Rootless places: Núñez, Queyras, Dunham

Orchid Tierney

J2 reviews editor and commentator Orchid Tierney writes on three poetry titles from this year and last.



tasks
, Víctor Rodríguez Núñez, trans. Katherine M. Hedeen (co-im-press Press, 2016)

Víctor Rodríguez Núñez’s poems chronicle the peripheries of a Cuban homecoming while exploring the porousness of identity and nationalism so marked by a feeling of loss. “[I]dentity lurks,” writes Núñez, “like a forgotten ring in a public bathroom.” These poems are lucid, nomadic but not driftless in local memory as they prowl the geographies of migrant return and exile. Katherine M. Hedeen’s translation further captures the leakages of a selfhood that insists on recovery even as it haunts: “the island is a phantom / rootless word / a leather notebook where nothing’s written / the scenery doesn’t count on you.” 



Barking & Biting: The Poetry of Sina Queyras
, Sina Queyras, selected with an introduction by Erin Wunker (Wilfrid Laurier University Press, 2016) 

“Mud is mud is mud,” writes Queryas, “or the thinking of a poem is the poem.” Barking & Biting trespasses the borders between lyricism and conceptualism, genre and gender, unrepentantly pointing to the textures of anger, grief, and identity in poetry.
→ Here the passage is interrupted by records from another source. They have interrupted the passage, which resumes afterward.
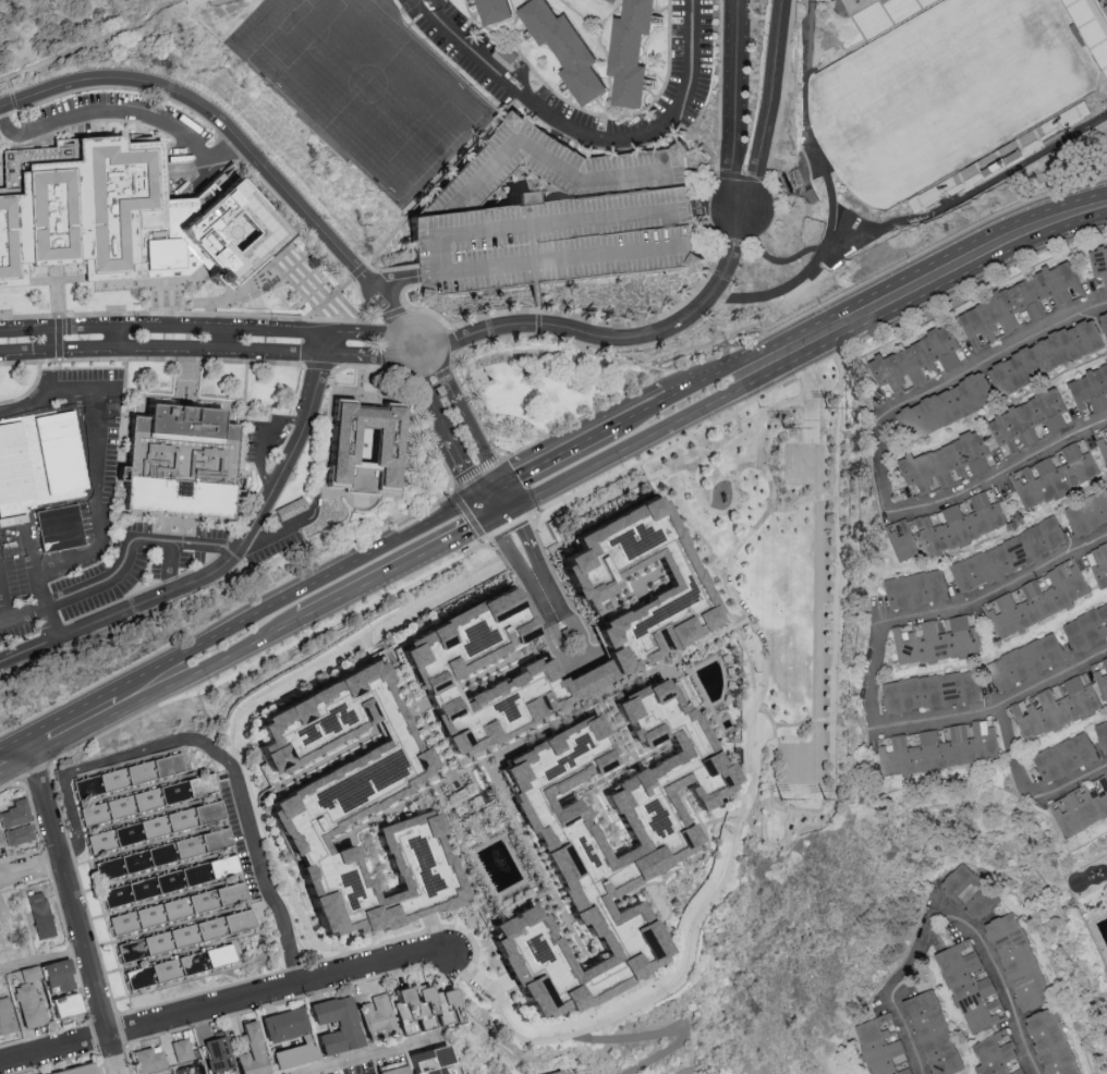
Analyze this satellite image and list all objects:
building: (612, 0)
building: (860, 0)
road: (467, 3)
park: (35, 9)
building: (491, 11)
building: (1090, 31)
road: (87, 46)
building: (562, 49)
building: (627, 52)
parking lot: (502, 80)
park: (368, 89)
road: (12, 93)
park: (940, 94)
road: (735, 103)
road: (15, 104)
road: (769, 106)
road: (124, 112)
road: (208, 115)
building: (512, 118)
parking lot: (119, 120)
road: (585, 134)
road: (461, 158)
road: (20, 176)
road: (710, 208)
parking lot: (549, 215)
building: (93, 218)
road: (541, 227)
building: (224, 234)
building: (543, 239)
building: (1099, 262)
road: (565, 265)
road: (363, 270)
road: (929, 280)
road: (411, 281)
road: (348, 283)
road: (27, 284)
road: (56, 296)
road: (382, 296)
building: (1018, 302)
building: (1037, 308)
road: (538, 311)
road: (357, 314)
road: (804, 314)
road: (157, 315)
building: (1104, 324)
road: (161, 328)
road: (635, 329)
road: (414, 330)
road: (374, 335)
road: (444, 335)
road: (116, 338)
road: (57, 340)
road: (224, 340)
road: (403, 340)
road: (321, 345)
road: (430, 347)
road: (160, 348)
road: (449, 351)
building: (1045, 354)
road: (367, 357)
road: (423, 357)
road: (602, 357)
building: (912, 359)
building: (948, 359)
road: (987, 359)
road: (57, 360)
road: (94, 361)
road: (273, 365)
road: (818, 365)
road: (711, 377)
road: (187, 383)
building: (1090, 388)
building: (438, 392)
road: (429, 396)
road: (723, 399)
building: (944, 404)
road: (376, 410)
power tower: (829, 410)
road: (640, 412)
building: (1026, 419)
road: (468, 421)
road: (429, 425)
power tower: (787, 431)
road: (652, 435)
building: (1101, 441)
road: (264, 444)
building: (382, 445)
road: (554, 457)
building: (175, 461)
building: (942, 462)
road: (459, 467)
road: (884, 467)
road: (671, 470)
building: (1053, 472)
road: (1003, 473)
parking lot: (58, 474)
road: (94, 479)
road: (562, 481)
road: (54, 487)
traffic signals: (494, 487)
road: (487, 491)
road: (19, 495)
road: (496, 501)
road: (804, 501)
road: (489, 504)
building: (1087, 511)
traffic signals: (499, 514)
road: (467, 515)
building: (943, 525)
building: (57, 527)
road: (275, 533)
road: (385, 547)
building: (1006, 552)
road: (817, 560)
building: (1098, 562)
road: (524, 563)
road: (400, 567)
road: (171, 569)
road: (122, 572)
road: (221, 572)
parking lot: (108, 578)
building: (587, 584)
road: (997, 585)
park: (789, 586)
building: (914, 587)
road: (23, 590)
road: (4, 594)
building: (1035, 598)
road: (227, 615)
building: (1086, 627)
building: (935, 638)
road: (199, 645)
road: (580, 656)
road: (835, 656)
building: (1026, 660)
building: (438, 664)
road: (211, 666)
road: (874, 672)
building: (1100, 675)
building: (930, 690)
road: (409, 697)
road: (991, 700)
road: (245, 704)
building: (1055, 705)
road: (791, 725)
road: (75, 727)
road: (618, 730)
road: (539, 732)
building: (1102, 733)
road: (744, 745)
building: (938, 747)
road: (1012, 750)
road: (213, 752)
building: (1065, 756)
road: (15, 758)
road: (606, 779)
road: (1073, 779)
building: (351, 789)
power tower: (824, 801)
power tower: (784, 802)
building: (1081, 805)
building: (15, 814)
road: (721, 820)
building: (18, 835)
building: (0, 842)
road: (771, 845)
building: (653, 855)
road: (704, 860)
road: (537, 861)
road: (31, 868)
building: (158, 878)
building: (969, 889)
road: (76, 911)
building: (39, 915)
road: (913, 949)
road: (43, 960)
road: (998, 980)
road: (657, 982)
building: (969, 983)
building: (1032, 992)
building: (25, 995)
building: (63, 1005)
road: (224, 1005)
building: (407, 1010)
building: (5, 1016)
building: (283, 1024)
road: (659, 1031)
road: (902, 1031)
building: (932, 1032)
building: (323, 1033)
building: (880, 1044)
building: (181, 1050)
building: (250, 1050)
building: (216, 1054)
building: (997, 1054)
road: (378, 1055)
building: (146, 1060)
building: (900, 1060)
building: (420, 1063)
building: (75, 1070)
building: (558, 1072)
At stake in this collection is a genealogy of female literary presence and a desire for permeable bodies and genres: “The body is fluid: I am leaking / I no longer care who sees me leak.” Throughout, Queyras’s poems possess language’s desire for likeness and reference without supplanting experience and lyrical reflection. “I am not interested in other words for honey,” she writes; “I am interested in honey.” 



Cold Pastoral: Poems
, Rebecca Dunham (Minneapolis: Milkweed Editions, 2017)

“Who will document the crisis that bleeds on and on?” asks Rebecca Dunham. Turning to Deepwater Horizon, Flint, and the Joplin tornado among other disasters, Cold Pastoral vividly articulates the persistence and scale of failure and corporate violence unleashed on the environment. These poems complicate the pastoral and elegiac traditions as they interlock human complicity with natural loss, infusing mutual vulnerabilities with catastrophes that exceed language’s ability to represent them: “Like ribbons of kelp, they wash up / bark-black and stretching / as far as the eye can see — boys / sway in the waves, skin sheened / in oil as they toss the tar balls.”